Red photobiomodulation promotes skeletal myoblast differentiation and counteracts TGF-β1’ anti-myogenic effects in vitro: evidence from morpho-functional analyses

Adult skeletal muscle regenerates lost damaged tissue mainly thanks to the activity of a population of resident stem cells namely satellite cells (SCs). In the case of chronic or severe damage, SCs’ functionality may be compromised by the occurrence of an aberrant fibrotic reparative response1. Strategies aimed to improve the muscle intrinsic regenerative capacity while limiting the excessive deposition of fibrotic tissue may be promising. In this perspective, photobiomodulation (PBM) (i.e. application of light with 400-1100 nm wavelength using different laser or LED devices, power density less than 100 mW/cm2 and energy density less than 10 J/cm2 at target) may represent a valid option based on its well-known pro-regenerative effects and increasing evidence of its antifibrotic potential.

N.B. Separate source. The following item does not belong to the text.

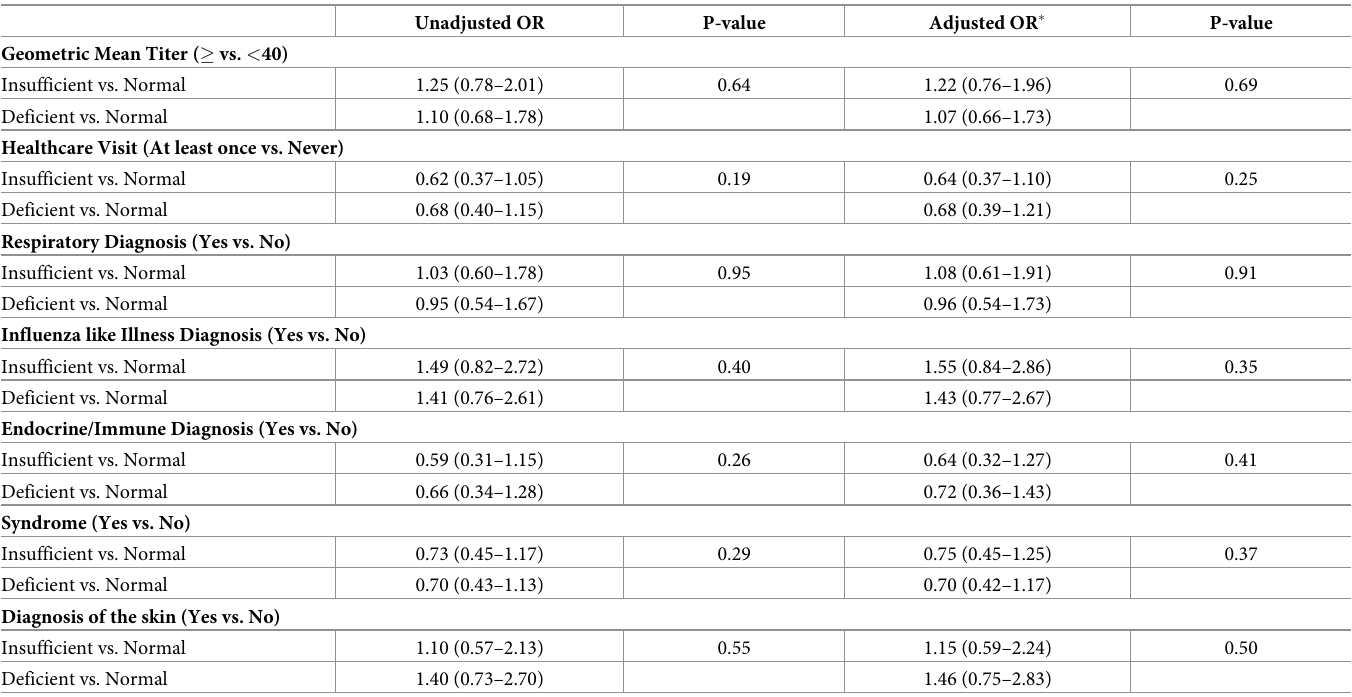
Table 4. Association between clinical outcomes and vitamin D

However, PBM's effects on skeletal muscle are controversial and there are no univocal guidelines for its use2,3. To this aim we evaluated the effects of different treatments of red PBM (laser diode 635±5 nm, energy density: 0.4, 4 and 8 J/cm2, single exposure) on murine C2C12 myoblasts undergoing differentiation in the presence or absence of TGF-β1 (2ng/ml) for 24, 48 and 72h and on differentiated myotubes (72h). Morphological analyses revealed that red PBM with 4 J/cm2 energy density improved myoblast differentiation and did not affect viability and features of differentiated myotube. Red PBM with 4 J/cm2 energy density was able to counteract the anti-myogenic action of transforming growth factor (TGF)-β1. These results were corroborated by electrophysiological recordings of membrane passive properties and ion currents. This study provides experimental evidence for the pro-myogenic effects of red PBM and the essential groundwork for further investigation.